Why had she left him? Why had they decided to separate? It seemed obvious to her, and she had thought that the feeling had been at least halfway mutual. It had certainly seemed so when they'd made this choice after barely a year of marriage.
"W...why?" she repeated. "What do you mean, why?"
"Why are you suddenly so keen on getting it in writing?"
She sighed. This again... "I told you, I just want to make it offi-"
"Official, I know. You said before. But why? Why do you care that it's official? Oh, because you're the anal, workaholic type, I bet. But that's not all. If that was all, you would have done it right away, but you're just doing it now. So why?"
"Why does it matter?" she snapped, voice suddenly rising several angry decibels as she slammed her palm against the table, nearly knocking over her plate in the process. "We're not together anymore, House, and we never will be again, so why do you even care?"
"I get it, so when we're together you spend all your time trying to change me, to get me to care more, but the moment we're split, you go right back to the opposite. Don't want me to care." Cuddy pressed her fingers to the bridge of her nose.
"Of course I want you to care, House. But it...it doesn't involve you, that's all. It's none of your business why-"
"None of my business," House scoffed. He laughed humorlessly. "You're divorcing me, Cuddy! That's as much of my business as anything else!"
"That's not what I-"
"Not what you meant, sure." He stood up, yelling now. In his eyes, emotions roiled and pulsed that Cuddy couldn't even comprehend: he was angry and exhausted and...hurt. Upon recognizing that, Cuddy felt the painful sting of what felt like needles in her chest.
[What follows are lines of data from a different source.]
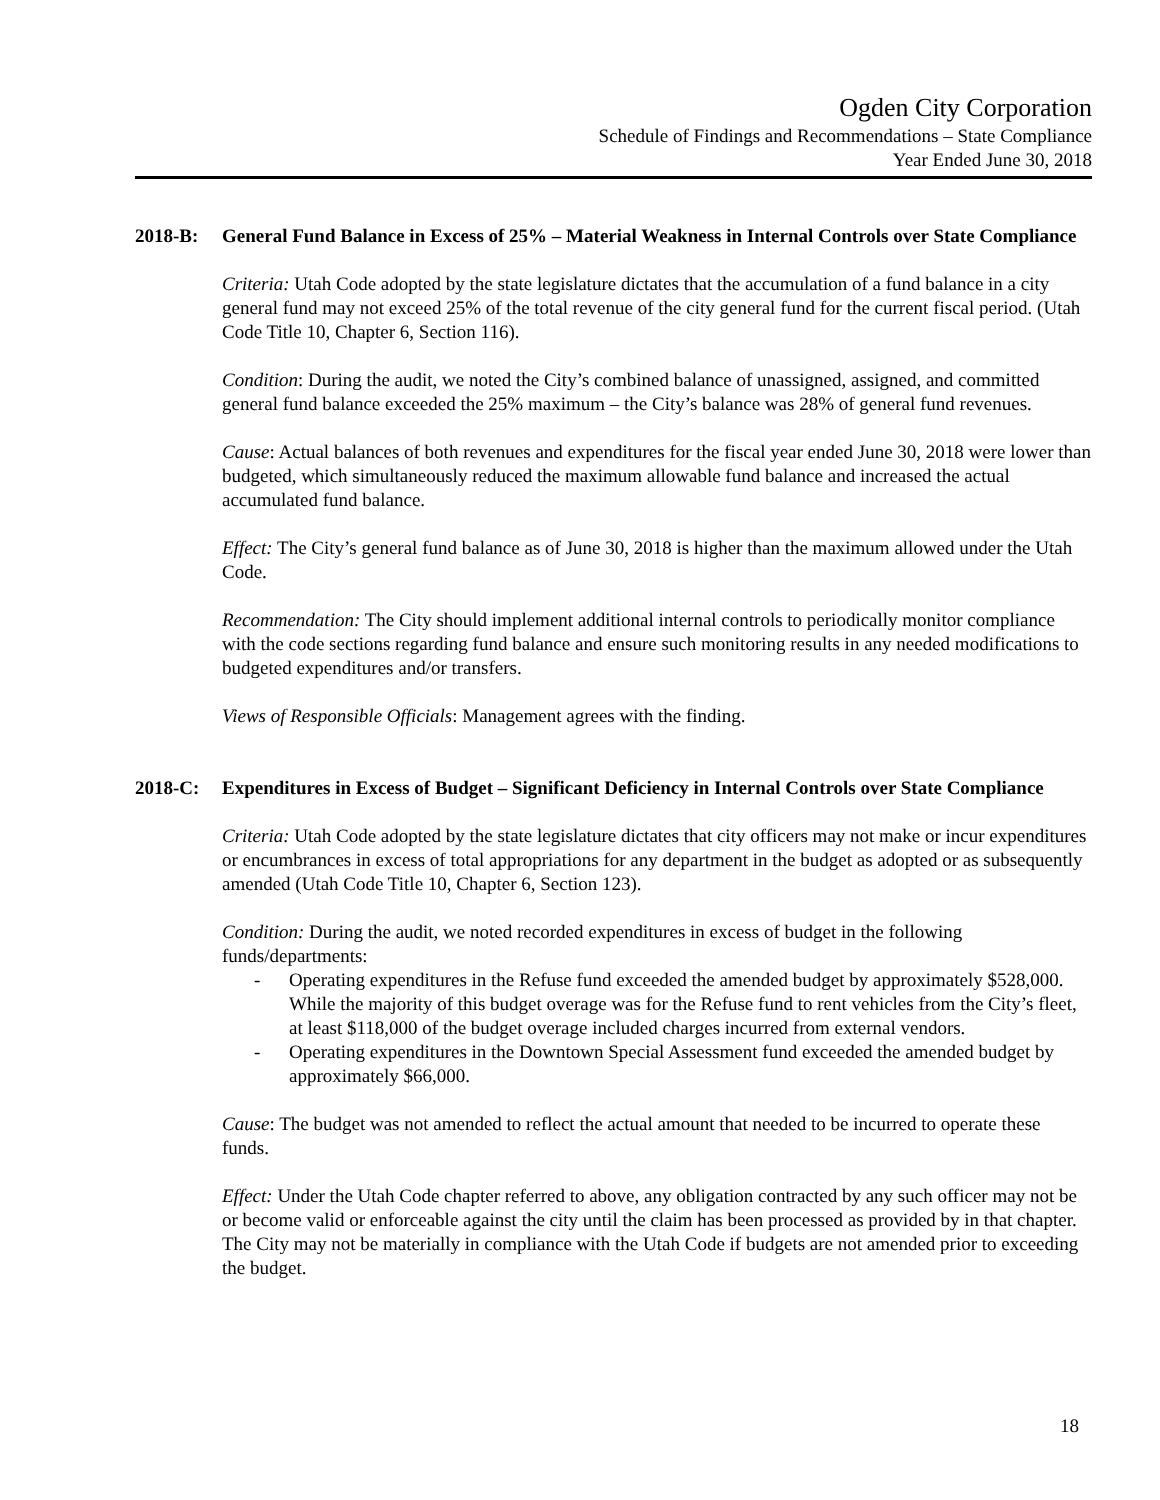Ogden City Corporation
Schedule of Findings and Recommendations – State Compliance
Year Ended June 30, 2018
2018-B: General Fund Balance in Excess of 25% – Material Weakness in Internal Controls over State Compliance
Criteria: Utah Code adopted by the state legislature dictates that the accumulation of a fund balance in a city general fund may not exceed 25% of the total revenue of the city general fund for the current fiscal period. (Utah Code Title 10, Chapter 6, Section 116).
Condition: During the audit, we noted the City’s combined balance of unassigned, assigned, and committed general fund balance exceeded the 25% maximum – the City’s balance was 28% of general fund revenues.
Cause: Actual balances of both revenues and expenditures for the fiscal year ended June 30, 2018 were lower than budgeted, which simultaneously reduced the maximum allowable fund balance and increased the actual accumulated fund balance.
Effect: The City’s general fund balance as of June 30, 2018 is higher than the maximum allowed under the Utah Code.
Recommendation: The City should implement additional internal controls to periodically monitor compliance with the code sections regarding fund balance and ensure such monitoring results in any needed modifications to budgeted expenditures and/or transfers.
Views of Responsible Officials: Management agrees with the finding.
2018-C: Expenditures in Excess of Budget – Significant Deficiency in Internal Controls over State Compliance
Criteria: Utah Code adopted by the state legislature dictates that city officers may not make or incur expenditures or encumbrances in excess of total appropriations for any department in the budget as adopted or as subsequently amended (Utah Code Title 10, Chapter 6, Section 123).
Condition: During the audit, we noted recorded expenditures in excess of budget in the following funds/departments:
- Operating expenditures in the Refuse fund exceeded the amended budget by approximately $528,000. While the majority of this budget overage was for the Refuse fund to rent vehicles from the City’s fleet, at least $118,000 of the budget overage included charges incurred from external vendors.
- Operating expenditures in the Downtown Special Assessment fund exceeded the amended budget by approximately $66,000.
Cause: The budget was not amended to reflect the actual amount that needed to be incurred to operate these funds.
Effect: Under the Utah Code chapter referred to above, any obligation contracted by any such officer may not be or become valid or enforceable against the city until the claim has been processed as provided by in that chapter. The City may not be materially in compliance with the Utah Code if budgets are not amended prior to exceeding the budget.
18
"Did mister pre-law dropout put you up to this?" he asked bitterly. "Try and convince you that he read in a textbook twenty-five years ago that it was time to get the ball rolling?"
"Nobody put me up to this!" Cuddy snapped, now standing too. "Nobody is forcing me into anything! I chose to do this myself!"
"Exactly, yourself. You never even thought about what I wanted-"
"Well I guess I became more like you than I thought!"
They both turned toward the small voice from the hall. Rachel stared at them nervously, rubbing her eye. She looked from Cuddy to House and back again, looking confused and anxious.
"Rachel..." Cuddy breathed, leaving House in the dining room and going to her daughter, hoisting the little girl into her arms. "Did we wake you up?" Rachel didn't respond right away; her eyes were still locked on House. He looked away.
"I'm gonna go..." he mumbled, already heading for the door.
The front door slammed behind him. The papers remained unsigned on the dining room table.